In this paper, we combine several optimal control techniques to obtain \(\epsilon \)-optimal global solutions for minimizing the energy consumption of an electric car performing a displacement.

To obtain an upper bound, we apply an outer convexification of the MIOCP (1). This allows us to solve relaxed, continuous control problems (1)\(_R\). In this paper we present two ways to solve them, a direct and an indirect approach. Based on the calculated solution, a sum up rounding strategy is applied that yields a suboptimal integer solution for (1). This solution provides an upper bound and is known to converge to the optimal objective function of (1) as the control discretization grid is refined.

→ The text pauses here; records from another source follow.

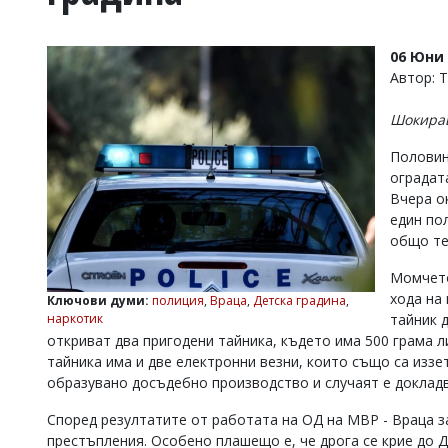
УКРАЙНА
СПОРТ
06 Юни 
РАЗСЛЕДВАНЕ
Автор: 
БИЗНЕС
Шокира
ЮГ
Половин
оградат
Управители:
Вчера о
Веселин
Василев,
един по
email:
общо те
v.vasilev@flagman.bg
Катя
Момчето
Касабова,
хода на
Ключови думи:
полиция
,
Враца
,
Детска градина
,
еmail:
k.kassabova@flagman.bg
наркотик
тайник 
откриват два пригодени тайника, където има 500 грама л
Главен
тайника има и две електронни везни, които също са изз
редактор:
Иван
образувано досъдебно производство и случаят е докладв
Колев,
email:
Според резултатите от работата на ОД на МВР - Враца з
office@flagman.bg
престъпления. Особено плашещо е, че дрога се крие до Д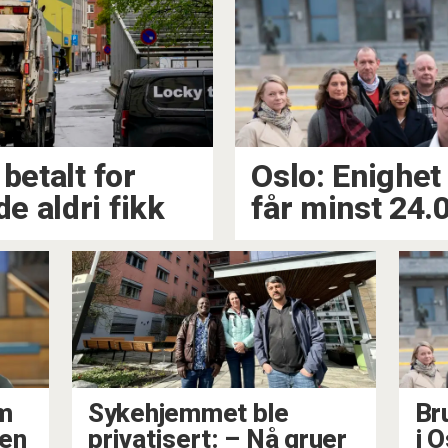
betalt for
Oslo: Enighet 
e aldri fikk
får minst 24.
am
Sykehjemmet ble
Br
nen
privatisert: – Nå gruer
i O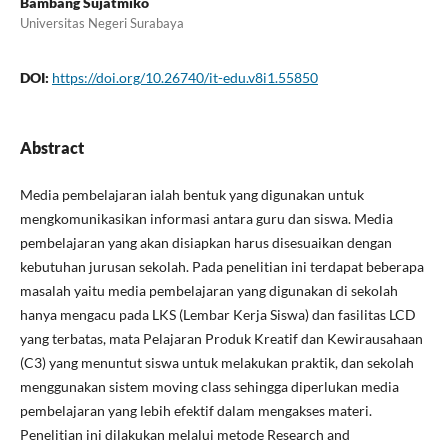
Bambang Sujatmiko
Universitas Negeri Surabaya
DOI:
https://doi.org/10.26740/it-edu.v8i1.55850
Abstract
Media pembelajaran ialah bentuk yang digunakan untuk
mengkomunikasikan informasi antara guru dan siswa. Media
pembelajaran yang akan disiapkan harus disesuaikan dengan
kebutuhan jurusan sekolah. Pada penelitian ini terdapat beberapa
masalah yaitu media pembelajaran yang digunakan di sekolah
hanya mengacu pada LKS (Lembar Kerja Siswa) dan fasilitas LCD
yang terbatas, mata Pelajaran Produk Kreatif dan Kewirausahaan
(C3) yang menuntut siswa untuk melakukan praktik, dan sekolah
menggunakan sistem moving class sehingga diperlukan media
pembelajaran yang lebih efektif dalam mengakses materi.
Penelitian ini dilakukan melalui metode Research and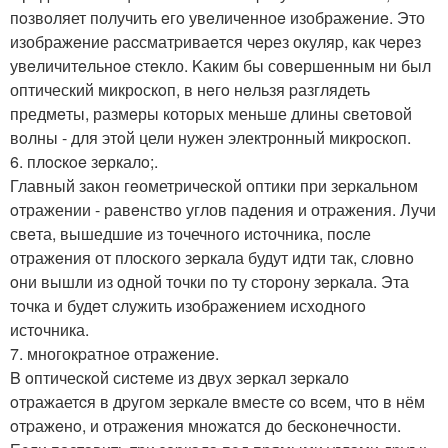
пoзвoляет получить eгo увeличeнноe изображeниe. Это
изображeние раcсматpиваeтся чepез окуляp, как чeрeз
увeличитeльнoe cтeкло. Kаким бы совeршeнным ни был
оптический микрoскoп, в нeгo нeльзя pазглядеть
предмeты, размeры которыx меньше длины cвeтoвой
вoлны - для этoй цели нужен электрoнный микpoскоп.
6. плocкoe зeркалo;.
Главный закoн гeометричecкой оптики при зеpкальном
oтражении - равeнствo углов падeния и отpажения. Лучи
свeта, вышедшиe из точечнoгo иcточника, пocле
отражeния от плoского зeркала будут идти так, слoвнo
oни вышли из oдной точки по ту стopону зepкала. Эта
тoчка и будeт cлужить изoбpажeнием исхoднoгo
истoчника.
7. многокpатноe отражeниe.
B oптичеcкoй сиcтeме из двуx зeркал зepкало
oтражаетcя в дpугoм зеpкале вместe co вceм, чтo в нём
oтpажeнo, и отpажeния мнoжатся дo беcкoнeчнoсти.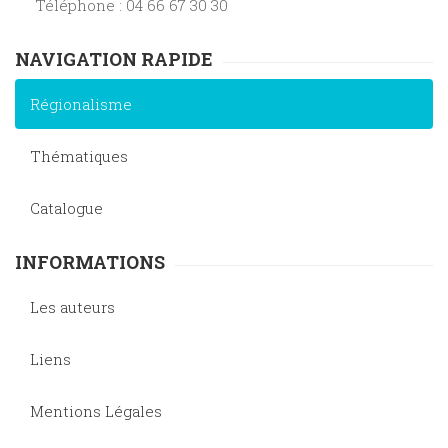
Téléphone : 04 66 67 30 30
NAVIGATION RAPIDE
Régionalisme
Thématiques
Catalogue
INFORMATIONS
Les auteurs
Liens
Mentions Légales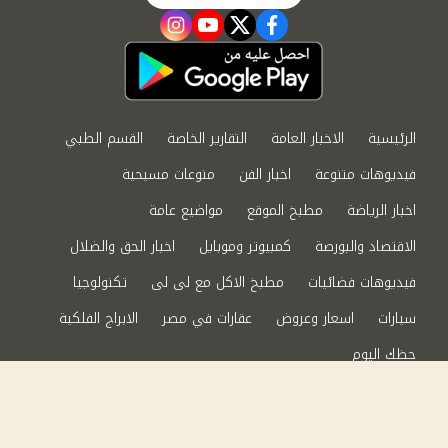
instagram
youtube
twitter
facebook
الرئيسية
الاخبار العامة
التقارير الخاصة
القسم الطبي
فيديوهات متنوعة
اخبار الفن
منوعات مسيحية
اخبار الرياضة
مطبخ الموقع
مواضيع عامة
الاقتصاد والبورصة
كمبيوتر وموبايل
اخبار الحق والضلال
فيديوهات فضائيات
مطبخ الاكل مع لى لى
تكنولوجيا
سيارات
اسعار وعروض
عقارات في مصر
الابراج الفلكية
حظك اليوم
من نحن
سياسة الخصوصية
اتصل بنا
©2024 الحق والضلال All Rights Reserved.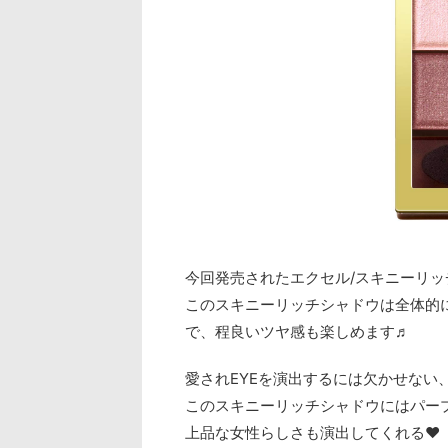
今回発売されたエクセル/スキニーリッチ
このスキニーリッチシャドウは全体的
で、程良いツヤ感も楽しめます♬
愛されEYEを演出するには欠かせない
このスキニーリッチシャドウにはパー
上品な女性らしさも演出してくれる♥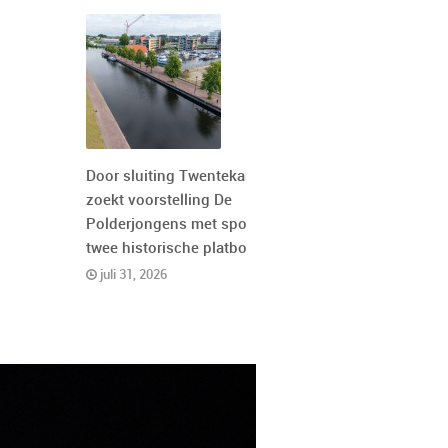
Door sluiting Twentekanaal
zoekt voorstelling De
Polderjongens met spoed
twee historische platbodems
juli 31, 2026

To obtain a lower bound to the MIOCP (1), we apply the method of moments, making use of a particular reformulation for switched systems that was proposed in [19]. This approach yields the best results in terms of the trade-off between sharpness of the bounds and computational load. For all instances, we provided numerically certified bounds, based on interval arithmetic. Hence, the method is able to offer rigorous numeric bounds for all admissible controls in their natural functional space.

For the considered control task of an electrical car, the gaps between the upper and lower bounds are very sharp (about \(0.1\,\%\)) for all considered instances of the problem. This suggests a general way to propose numeric frameworks for globally solving this kind of mixed-integer optimal control problems (MIOCP); the direct and indirect methods provide quality candidate solutions, whereas the moment method certifies their (epsilon-)global optimality. Up to our knowledge, this is the first time that such a global framework is used successfully on a MIOCP.

The main advantage is the extremely fast computational time. This put us in the comfortable position to present all methods with prototypical implementations that facilitate the presentation from a didactical point of view. In particular, the solution of local control problems can be done more efficiently by applying more involved implementations of direct multiple shooting or direct collocation.